- Exercise text -
•••••

A contract unlike any other

When the federal government negotiates wages for the Mounties at Treasury Board, municipalities absorb whatever increase results – no seat at the table, no ability to push back. Retroactive increases arrive the same way. Lloydminster has already dealt with one since RCMP members unionized.

Lloydminster contracts the RCMP through a municipal police services agreement, funding 90 per cent of the cost. The federal government covers the remaining 10 per cent. What that arrangement does not give the city is any control over what it pays.

“It’s the most unique contract I’ve ever worked with,” Aalbers told residents at a Lloydminster Concerned Citizens for Seniors Care meeting April 28. “If they come forward with new equipment requirements, write the cheque. It’s that simple.”

Nine Mounties short

The detachment’s contracted complement is 57 officers. As of early May, Lloydminster was sitting at roughly 48 – with one more expected imminently.

The shortfall reflects a national problem. The RCMP distinguishes between soft vacancies, where a member is on leave and their position is technically filled, and hard vacancies, where a slot simply sits empty. Retirements are accelerating the gap. Members with 20, 25, or 30-plus years of service are leaving, and recruitment pipelines across Alberta and Saskatchewan are stretched thin.

“We keep asking for more,” Aalbers said to the seniors. “The way I describe it is, if a criminal comes through our city and sees red and blue lights, they’re going to keep moving.”

The city’s approach has been to keep requesting a higher complement, on the theory that persistent asks eventually move the number upward. Whether that produces results remains an open question.

“We never get our full complement,” Aalbers said speaking of Mounties in our community. “So we’re constantly asking for more, hoping that we keep edging that number up.”

Saskatchewan’s unpaid share

Both Alberta and Saskatchewan are each expected to provide the city with a 10 per cent policing grant, reflecting Lloydminster’s cross-border jurisdiction. Alberta pays. Saskatchewan has not – a situation that dates to when the detachment relocated from the old museum building to its current location.

Saskatchewan points to a policing act more than 35 years old, which it says limits its legal obligation to fund policing outside its own borders. Aalbers committed to the LCCSC he’s trying to find the main sticking point.

•••••

- Recorded information -
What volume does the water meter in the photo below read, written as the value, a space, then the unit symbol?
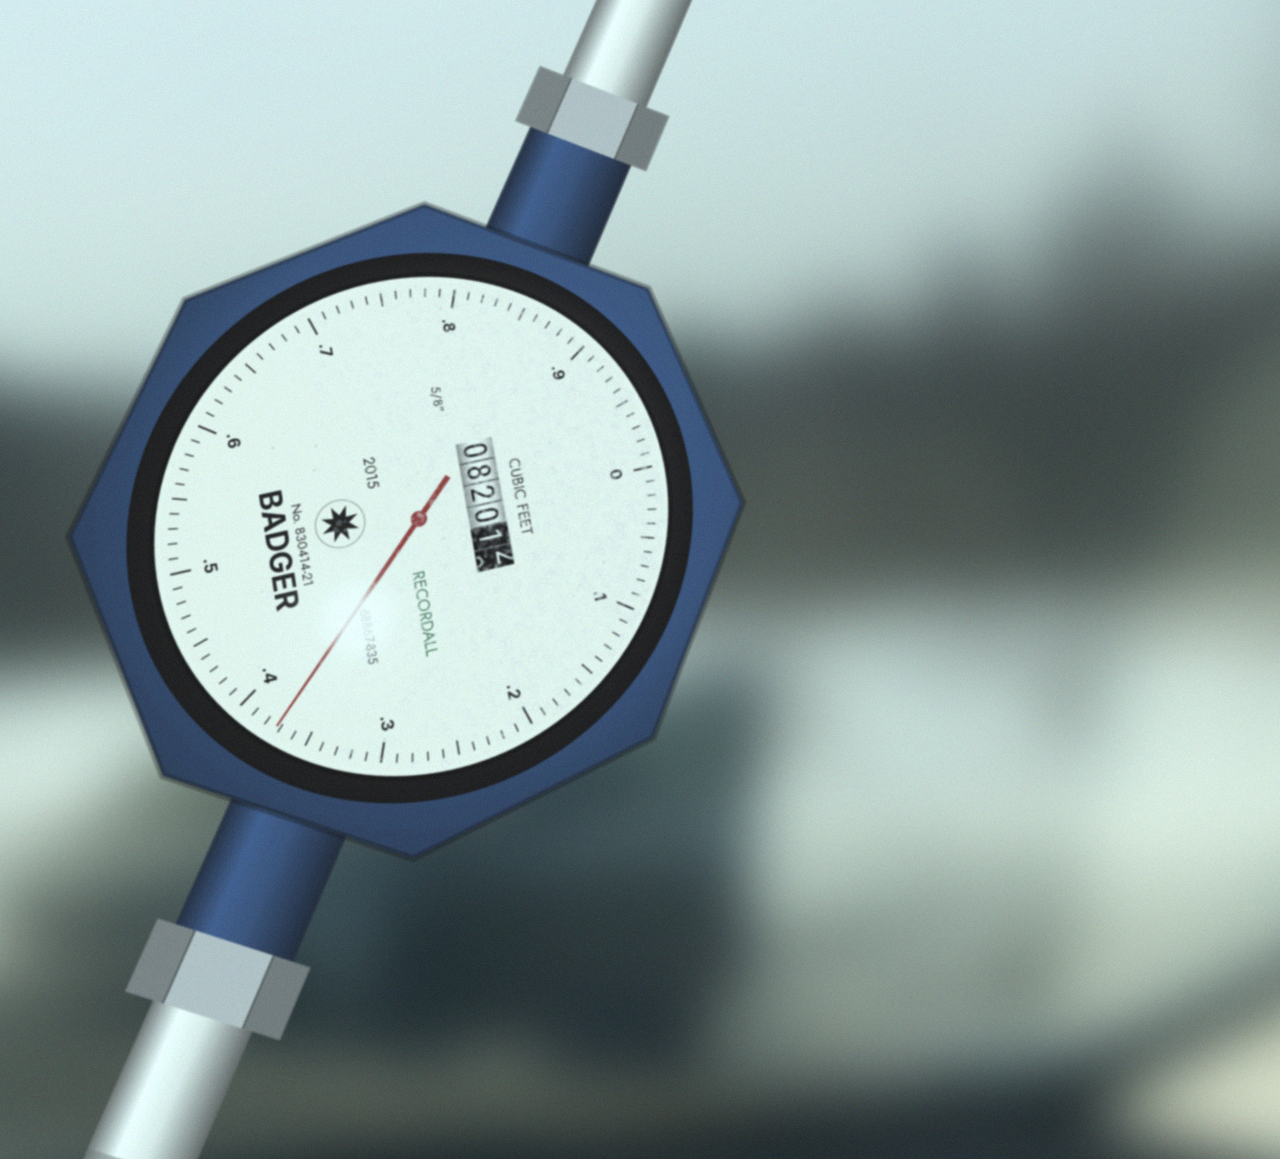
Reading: 82012.37 ft³
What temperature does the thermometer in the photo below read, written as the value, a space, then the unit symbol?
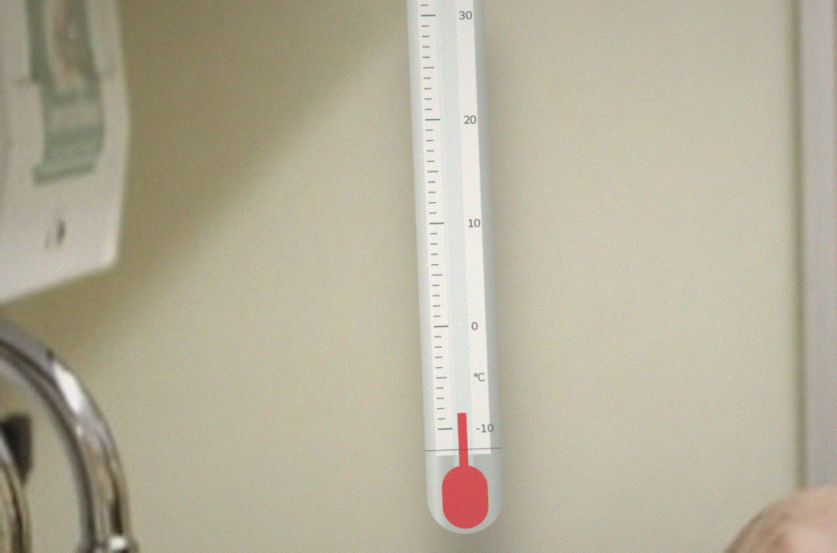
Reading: -8.5 °C
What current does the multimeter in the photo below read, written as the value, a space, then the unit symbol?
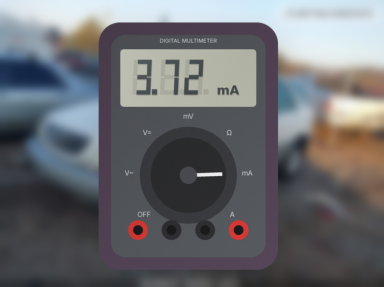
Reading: 3.72 mA
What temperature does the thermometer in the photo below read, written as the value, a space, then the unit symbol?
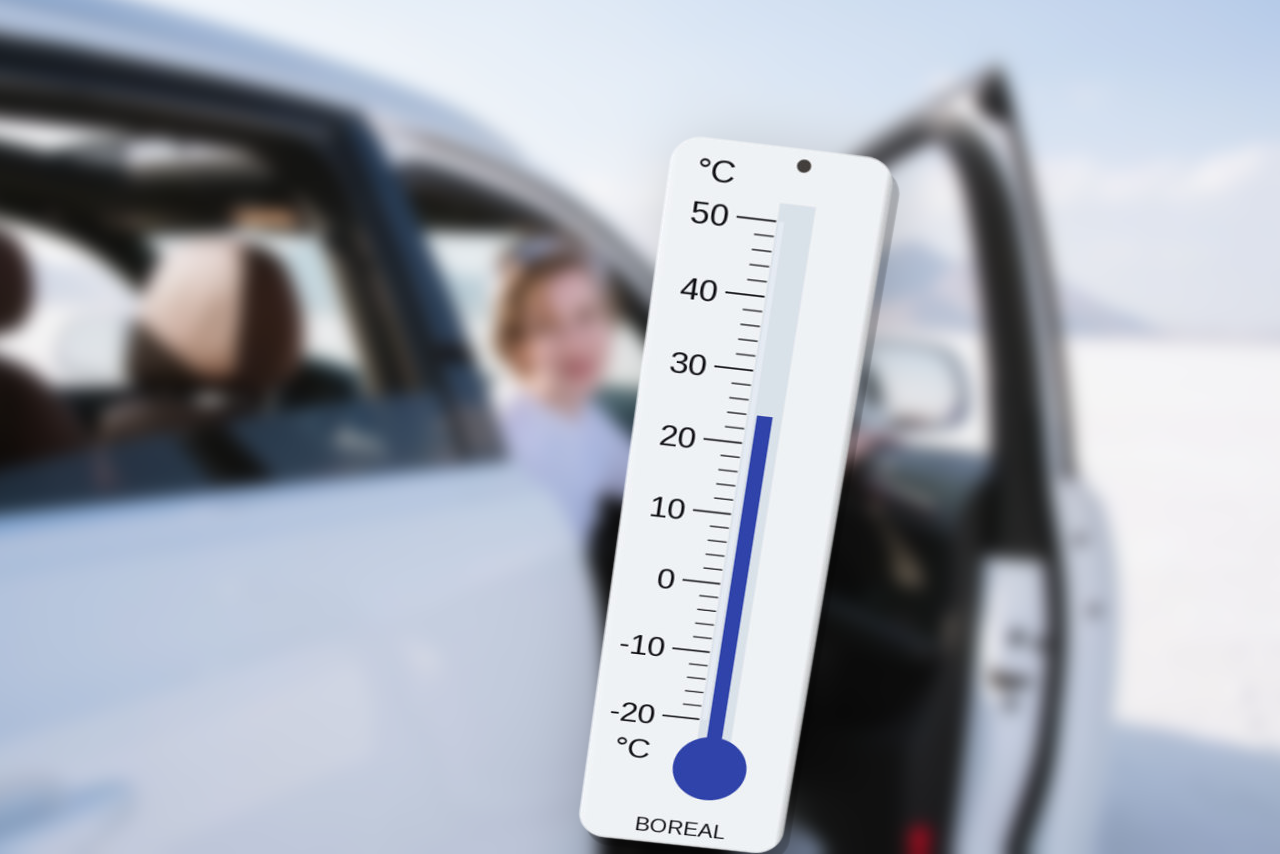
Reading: 24 °C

•••••

- Work task -
In the text on Lloydminster's policing costs, translate the sentence "The federal government covers the remaining 10 per cent." into French.

- Exercise result -
Le gouvernement fédéral couvre les 10 pour cent restants.